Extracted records
%%

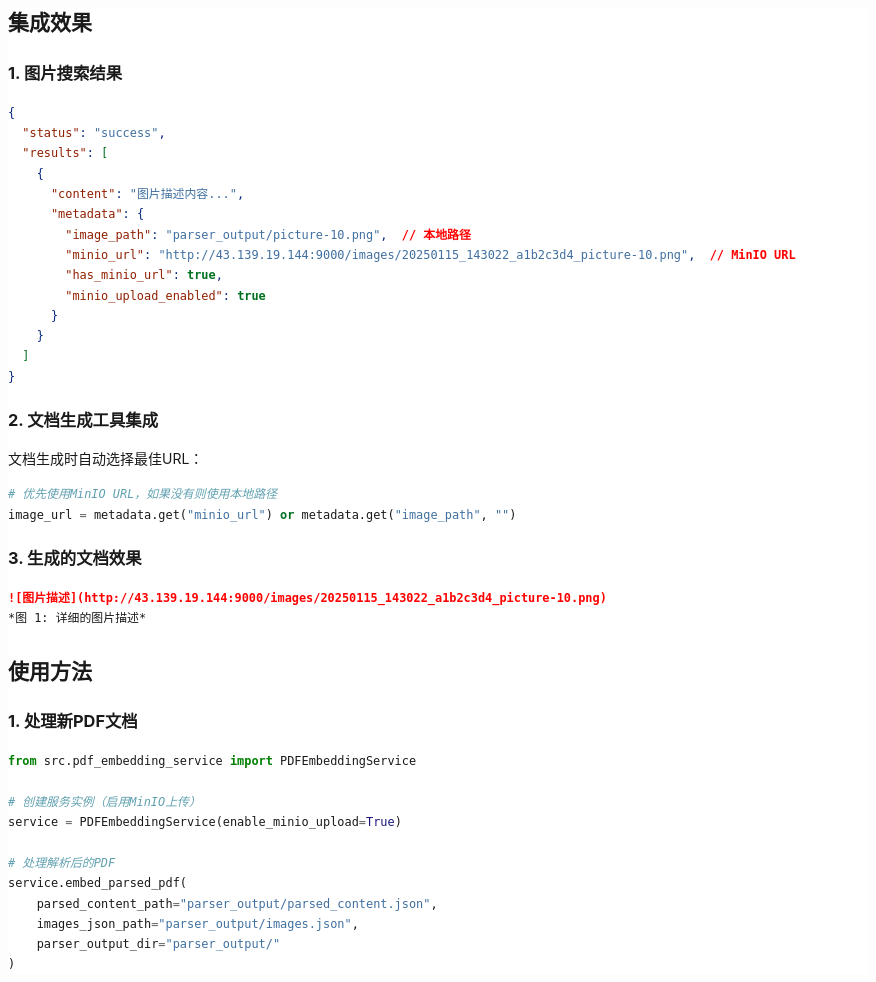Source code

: ## 集成效果

### 1. 图片搜索结果
```json
{
  "status": "success",
  "results": [
    {
      "content": "图片描述内容...",
      "metadata": {
        "image_path": "parser_output/picture-10.png",  // 本地路径
        "minio_url": "http://43.139.19.144:9000/images/20250115_143022_a1b2c3d4_picture-10.png",  // MinIO URL
        "has_minio_url": true,
        "minio_upload_enabled": true
      }
    }
  ]
}
```

### 2. 文档生成工具集成
文档生成时自动选择最佳URL：
```python
# 优先使用MinIO URL，如果没有则使用本地路径
image_url = metadata.get("minio_url") or metadata.get("image_path", "")
```

### 3. 生成的文档效果
```markdown
![图片描述](http://43.139.19.144:9000/images/20250115_143022_a1b2c3d4_picture-10.png)
*图 1: 详细的图片描述*
```

## 使用方法

### 1. 处理新PDF文档
```python
from src.pdf_embedding_service import PDFEmbeddingService

# 创建服务实例（启用MinIO上传）
service = PDFEmbeddingService(enable_minio_upload=True)

# 处理解析后的PDF
service.embed_parsed_pdf(
    parsed_content_path="parser_output/parsed_content.json",
    images_json_path="parser_output/images.json",
    parser_output_dir="parser_output/"
)
```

%%

» Exercise details
Wherever a line in the entries above holds "images", copy that line.

» Result
        "minio_url": "http://43.139.19.144:9000/images/20250115_143022_a1b2c3d4_picture-10.png",  // MinIO URL
![图片描述](http://43.139.19.144:9000/images/20250115_143022_a1b2c3d4_picture-10.png)
    images_json_path="parser_output/images.json",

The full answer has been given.